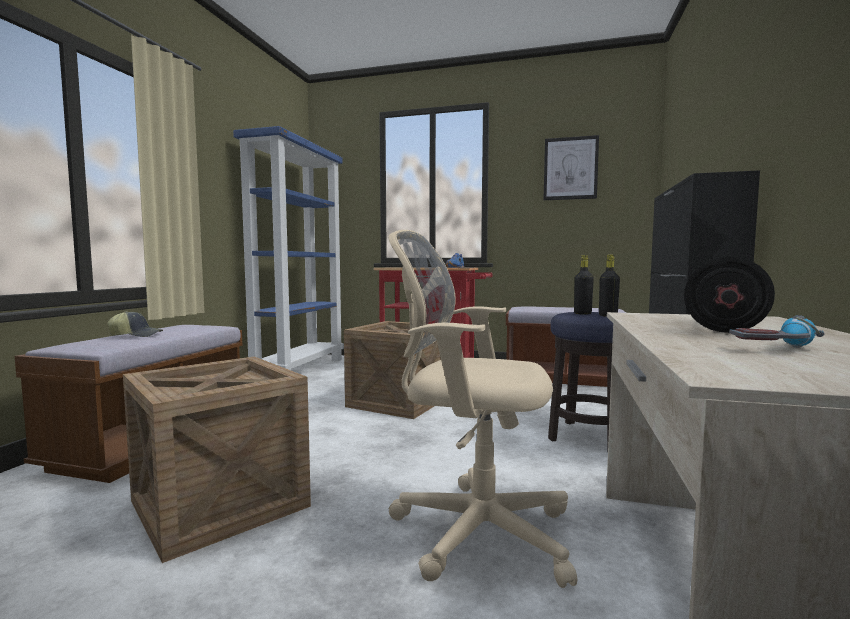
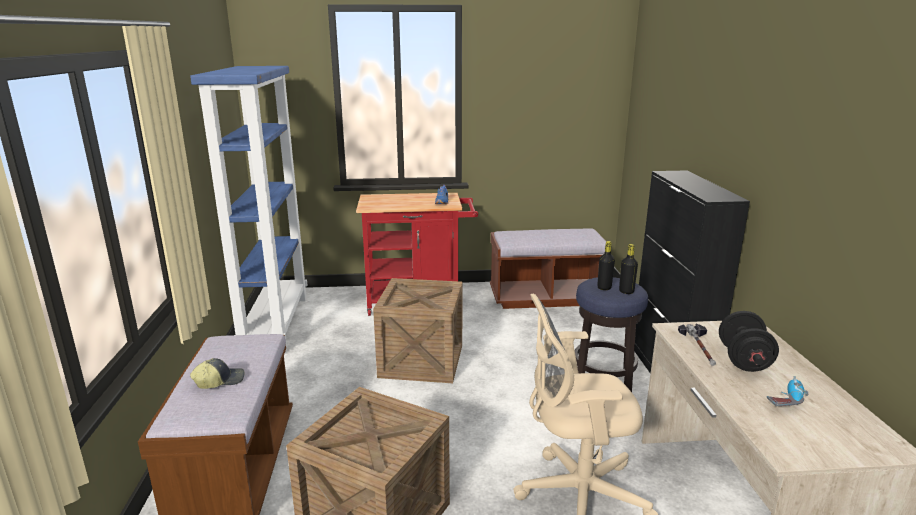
camera: 20 degrees left, 15 degrees up
picture [544,135,599,200] -> none
none -> hammer [678,323,716,366]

- - - -

What you will do
From the first line to the last, copy the listing above exactly and leave out the images.

Output
camera: 20 degrees left, 15 degrees up
picture [544,135,599,200] -> none
none -> hammer [678,323,716,366]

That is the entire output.